=== Given records ===
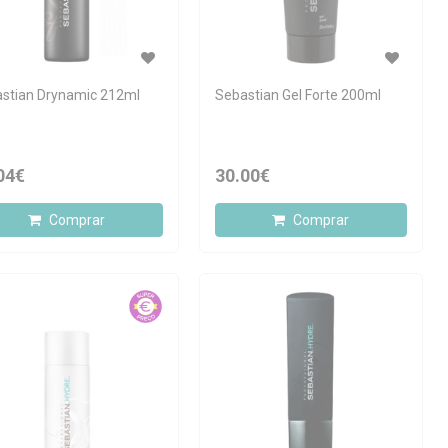
stian Drynamic 212ml
Sebastian Gel Forte 200ml
04€
30.00€
Comprar
Comprar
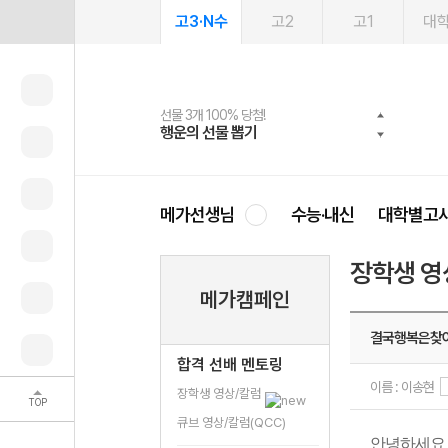
고3·N수
고2
고1
대
선물 3개 100% 당첨!
선물 100% 증정!
여름방학 스터디 캐시백
2027 러셀 단과
스마트러닝앱
메가패스
메가패스 수강생 무료혜택!
사회공헌 캠페인
행운의 선물 뽑기
메가스터디 X 올리브
메가런 썸머스쿨
강사 공개선발
설문 EVENT
3일 무료 체험권
메가클럽 멤버십
희망이룸 메가나눔
영
메가선생님
수능·내신
대학별고
장학생 영
메가캠페인
결국행복은찾
합격 선배 멘토링
이름 : 이송현
장학생 영상/칼럼
TOP
큐브 영상/칼럼(QCC)
안녕하세요 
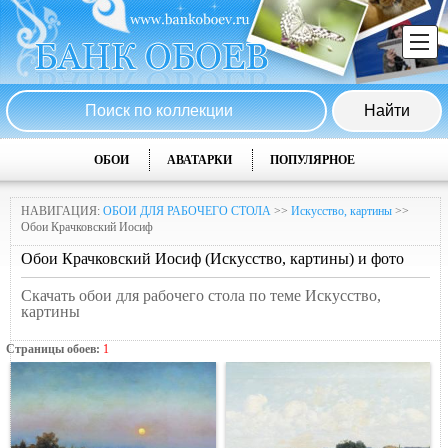
ОБОИ
АВАТАРКИ
ПОПУЛЯРНОЕ
НАВИГАЦИЯ:
ОБОИ ДЛЯ РАБОЧЕГО СТОЛА
>>
Искусство, картины
>>
Обои Крачковский Иосиф
Обои Крачковский Иосиф (Искусство, картины) и фото
Скачать обои для рабочего стола по теме Искусство,
картины
Страницы обоев:
1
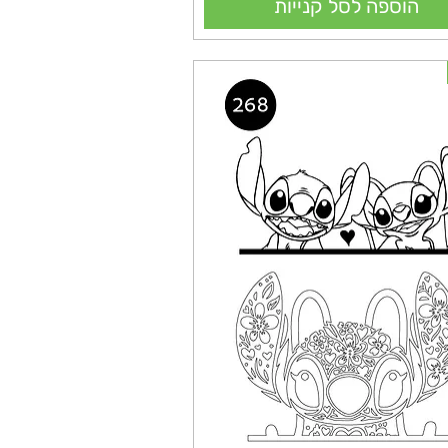
הוספה לסל קנייות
===
What is required:
Each record above needs to be retyped exactly, without any pictures.

Task solution:
stian Drynamic 212ml
Sebastian Gel Forte 200ml
04€
30.00€
Comprar
Comprar
고3·N수
고2
고1
대
선물 3개 100% 당첨!
선물 100% 증정!
여름방학 스터디 캐시백
2027 러셀 단과
스마트러닝앱
메가패스
메가패스 수강생 무료혜택!
사회공헌 캠페인
행운의 선물 뽑기
메가스터디 X 올리브
메가런 썸머스쿨
강사 공개선발
설문 EVENT
3일 무료 체험권
메가클럽 멤버십
희망이룸 메가나눔
영
메가선생님
수능·내신
대학별고
장학생 영
메가캠페인
결국행복은찾
합격 선배 멘토링
이름 : 이송현
장학생 영상/칼럼
TOP
큐브 영상/칼럼(QCC)
안녕하세요 
ОБОИ
АВАТАРКИ
ПОПУЛЯРНОЕ
НАВИГАЦИЯ:
ОБОИ ДЛЯ РАБОЧЕГО СТОЛА
>>
Искусство, картины
>>
Обои Крачковский Иосиф
Обои Крачковский Иосиф (Искусство, картины) и фото
Скачать обои для рабочего стола по теме Искусство,
картины
Страницы обоев:
1
הוספה לסל קנייות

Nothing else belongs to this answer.